A stretch of the entries below is to be set down exactly, running from the line with "right shoulder: (238, 237)" through the line with "left shoulder: (417, 195)", both included, and no other line.

[Human pose keypoint data]
_ _ _ _ _

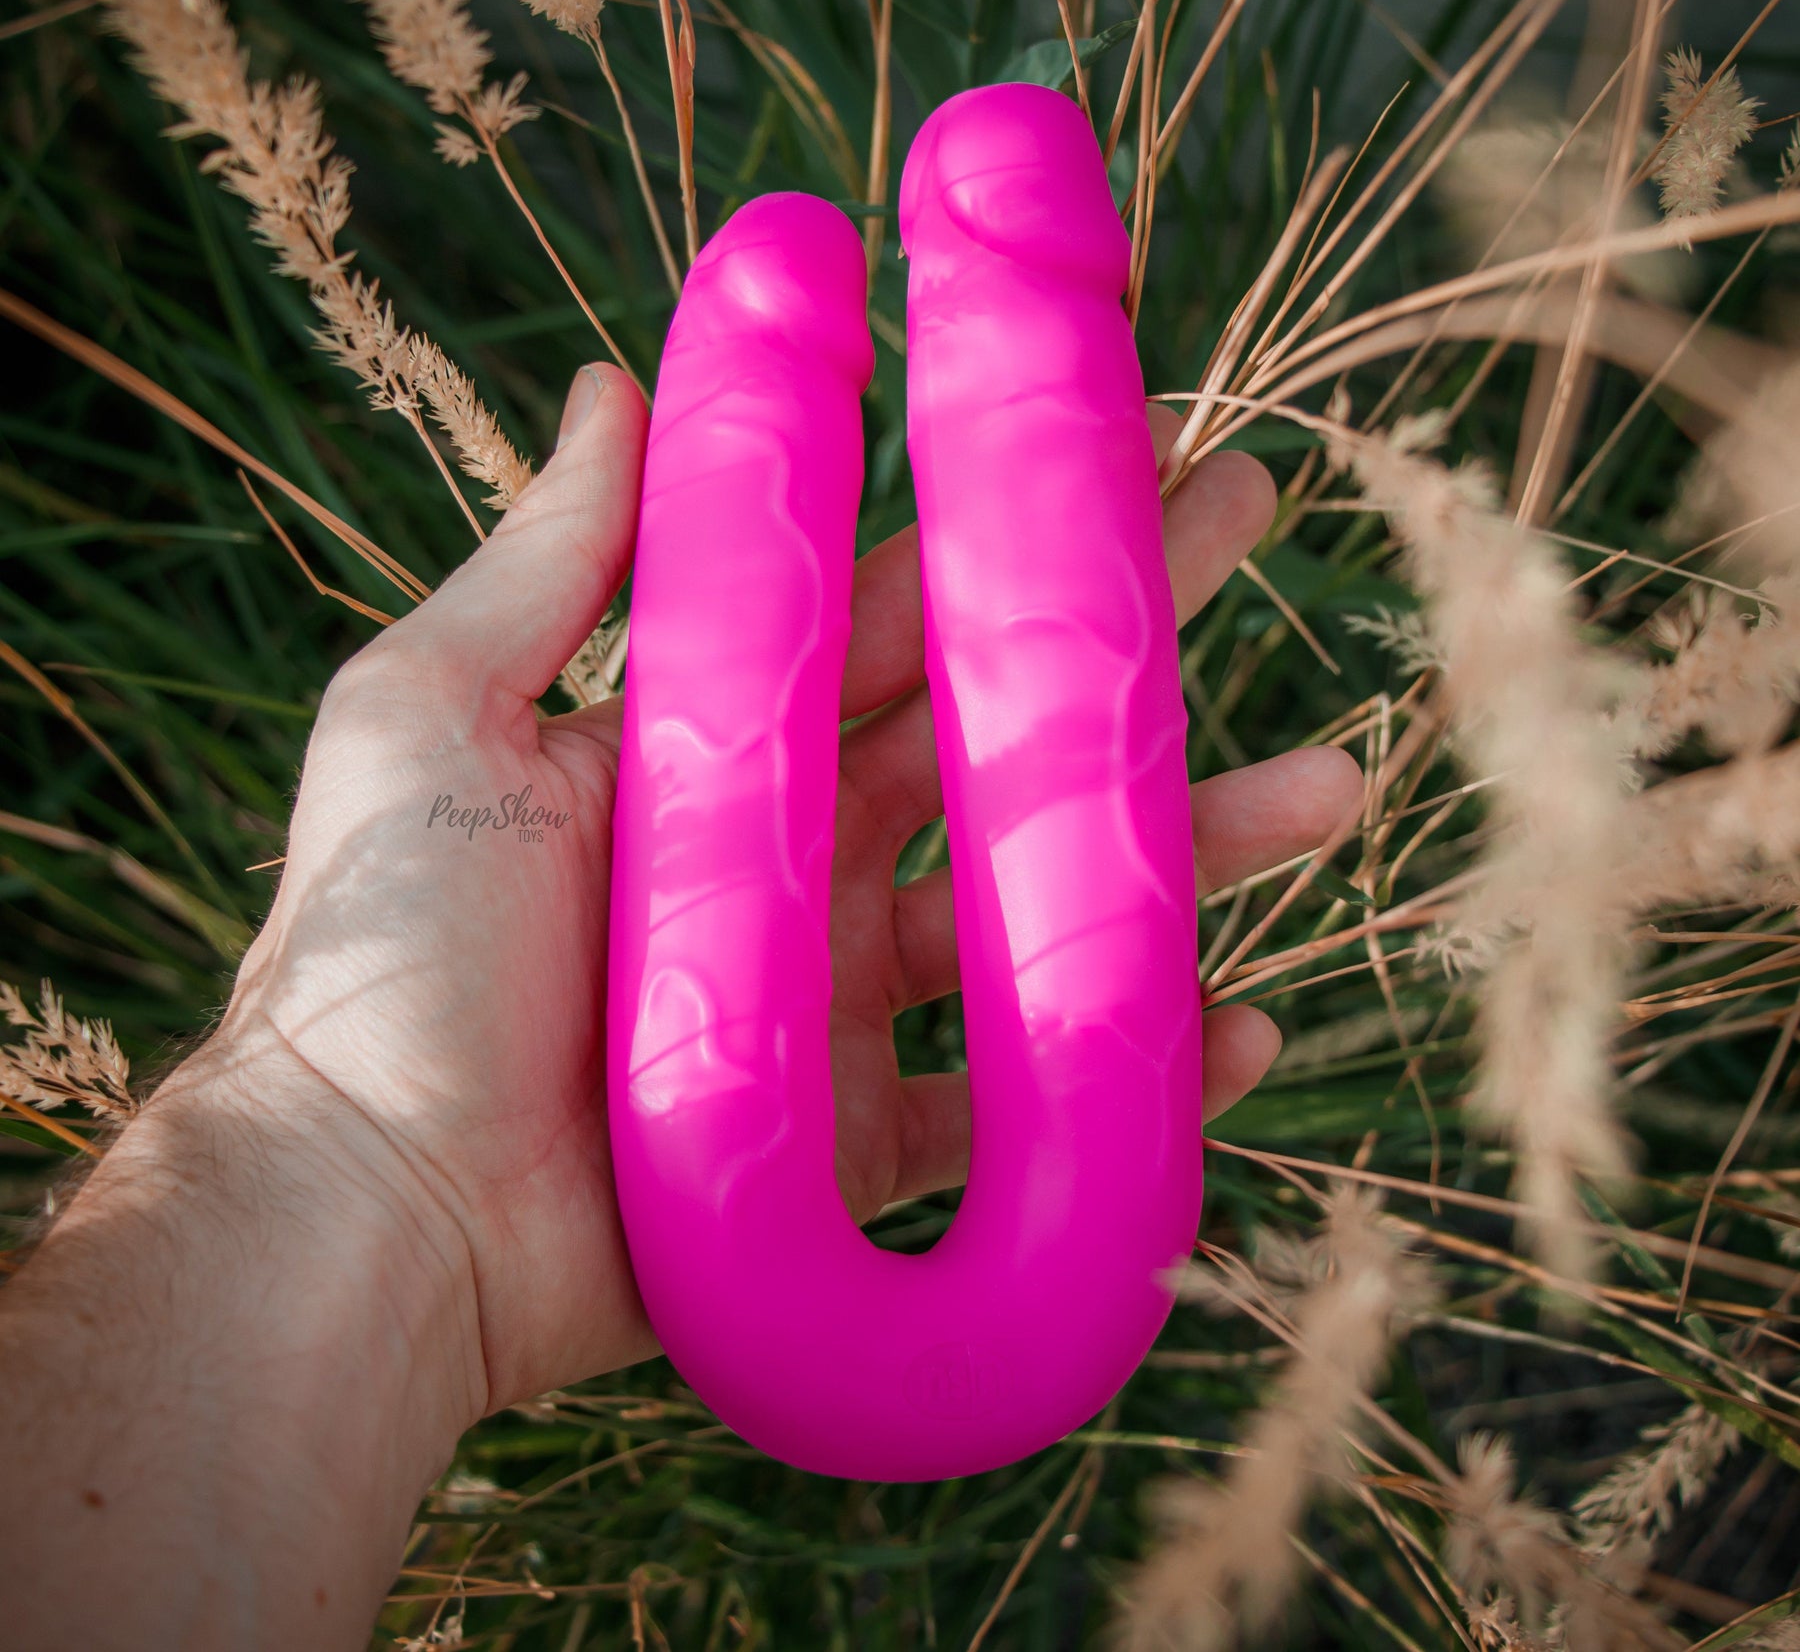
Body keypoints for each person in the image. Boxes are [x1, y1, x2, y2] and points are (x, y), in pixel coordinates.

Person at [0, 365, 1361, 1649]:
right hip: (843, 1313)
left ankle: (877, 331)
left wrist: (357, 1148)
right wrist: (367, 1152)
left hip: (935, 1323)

_ _ _ _ _

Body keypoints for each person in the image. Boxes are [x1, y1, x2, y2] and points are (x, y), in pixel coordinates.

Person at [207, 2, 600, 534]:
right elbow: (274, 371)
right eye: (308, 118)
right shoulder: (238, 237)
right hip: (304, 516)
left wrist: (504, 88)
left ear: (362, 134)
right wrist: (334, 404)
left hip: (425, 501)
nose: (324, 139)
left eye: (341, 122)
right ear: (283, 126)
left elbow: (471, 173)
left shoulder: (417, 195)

_ _ _ _ _

*REPLY*.
right shoulder: (238, 237)
right hip: (304, 516)
left wrist: (504, 88)
left ear: (362, 134)
right wrist: (334, 404)
left hip: (425, 501)
nose: (324, 139)
left eye: (341, 122)
right ear: (283, 126)
left elbow: (471, 173)
left shoulder: (417, 195)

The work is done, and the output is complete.